Trade routes used to connect this place to the monstrous Teotihuacan (pronounced tay-otty-wakan), and much of the architecture reflects the style of their soaring pyramids on plinths, stepping up to the sky. Its height is over 200 feet. We will visit Teotihuacan later to compare notes, but for now we take the 45 minute drive into the Tikal national park. Road signs alert us to the presence of deer, jaguar and snakes, but there are none to be seen. When we arrive at the site, a massive 16km across, it is easy to work out why. There are literally thousands of people here, making such a racket that no wildlife in its right mind would come anywhere near. We are not remotely interested in a five-hour tour with twenty other people. After a bit of negotiating we engage the services of Hugo, a sprightly Guatemalan, who agrees to take us round on our own and sets off at a cracking pace. We climb temple 4, 230 feet high with no guardrails. At the top astonishingly is an Italian woman in stilettos posing coquettishly for the camera. From up here you can see all the other temples poking out of the jungle, but almost nothing on the forest floor. The complex took shape over 1,500 years between about 600BC and 900AD, when the whole empire collapsed. They would add bits every couple of years or so.
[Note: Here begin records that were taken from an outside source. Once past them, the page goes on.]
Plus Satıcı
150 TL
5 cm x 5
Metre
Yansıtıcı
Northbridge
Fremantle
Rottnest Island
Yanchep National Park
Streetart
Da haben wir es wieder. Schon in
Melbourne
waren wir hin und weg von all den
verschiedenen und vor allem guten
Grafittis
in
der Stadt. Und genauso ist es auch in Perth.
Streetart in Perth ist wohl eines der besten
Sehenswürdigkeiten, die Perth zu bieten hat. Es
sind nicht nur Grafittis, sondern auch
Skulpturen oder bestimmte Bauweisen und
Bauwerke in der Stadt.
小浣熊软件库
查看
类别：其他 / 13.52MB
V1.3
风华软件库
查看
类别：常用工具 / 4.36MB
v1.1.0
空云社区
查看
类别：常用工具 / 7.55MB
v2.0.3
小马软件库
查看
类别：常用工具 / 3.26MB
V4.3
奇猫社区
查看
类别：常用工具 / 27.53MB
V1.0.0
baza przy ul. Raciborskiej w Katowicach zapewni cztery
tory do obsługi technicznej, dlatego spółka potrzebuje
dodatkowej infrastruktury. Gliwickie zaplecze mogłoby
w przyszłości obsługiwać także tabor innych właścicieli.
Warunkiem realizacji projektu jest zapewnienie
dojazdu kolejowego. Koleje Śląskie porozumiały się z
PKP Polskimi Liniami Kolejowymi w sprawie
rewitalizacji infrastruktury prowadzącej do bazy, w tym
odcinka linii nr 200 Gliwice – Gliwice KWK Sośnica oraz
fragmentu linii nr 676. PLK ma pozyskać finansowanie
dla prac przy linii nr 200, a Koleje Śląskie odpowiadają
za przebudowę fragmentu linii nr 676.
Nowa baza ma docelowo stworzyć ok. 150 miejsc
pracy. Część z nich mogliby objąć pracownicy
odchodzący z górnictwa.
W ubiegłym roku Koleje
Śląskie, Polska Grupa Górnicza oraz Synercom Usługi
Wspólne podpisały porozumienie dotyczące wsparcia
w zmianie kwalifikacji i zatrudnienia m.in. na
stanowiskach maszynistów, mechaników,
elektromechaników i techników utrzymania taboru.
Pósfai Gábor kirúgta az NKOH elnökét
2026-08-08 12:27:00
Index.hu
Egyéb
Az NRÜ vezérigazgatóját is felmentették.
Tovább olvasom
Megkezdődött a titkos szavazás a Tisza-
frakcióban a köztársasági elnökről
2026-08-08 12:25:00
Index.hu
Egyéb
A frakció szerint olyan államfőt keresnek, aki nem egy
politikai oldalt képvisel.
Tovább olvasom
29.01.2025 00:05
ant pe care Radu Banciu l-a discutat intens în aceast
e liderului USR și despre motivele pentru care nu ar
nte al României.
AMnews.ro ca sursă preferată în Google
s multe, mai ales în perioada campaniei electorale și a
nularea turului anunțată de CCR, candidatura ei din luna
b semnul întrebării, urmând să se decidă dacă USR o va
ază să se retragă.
A thousand years later, the jungle had reclaimed the whole shoot, and they are still nowhere near uncovering the full extent of this metropolis. We dodge the screaming hordes at the top and make a slow descent because Manuel the Mexican, incredibly, is videoing himself walking down the 200-foot ladder at a 60o angle. There are many other wonders to see and climb, many of then a 10-15 minute hike from each other. El Mundo Perdido, the Lost World, forces you to climb huge steps with no handrail and stand exposed on a small platform 150 feet up. Health and Safety regulations would never allow this in Europe, but what a pleasure it is. Given the braying millions scaling this thing, it’s a miracle no-one has fallen off.
On to the next spectacle. A gang of American teenagers are taking photographs of themselves swinging off a monkey vine and making Tarzan noises. “I wouldn’t do that if I were you”, says their guide. “Why not?” “Because the needles are poisonous”. We bludgeon our way past further throngs of tourists treating the place like Disneyland or Thorpe Park – venues that would suit their approach infinitely better. I note with dismay a number of discarded plastic water bottles tossed off the path into the jungle. Twenty people are crowded under a tree, slack-jawed at the sight of a solitary monkey. If you lot shut up for a few minutes you might see some more! Going up and down these structures will certainly test-drive your vertigo tolerance, particularly when there is nothing to stop you plunging over the edge (there are no rails here at all). We scrutinise the seven temples that are ingeniously orientated to line up with the sun’s shadow and thus accurately reflect the seasons. Some areas are under restoration and there is so much to be done that it would certainly be worth a return visit in 10 or 20 years time, because there would be twice as much to see. We finish up at the Central Plaza and acropolis, where it takes very little imagination to feel what the place might have been like 2,000 years ago, painted red and bustling with Mayans.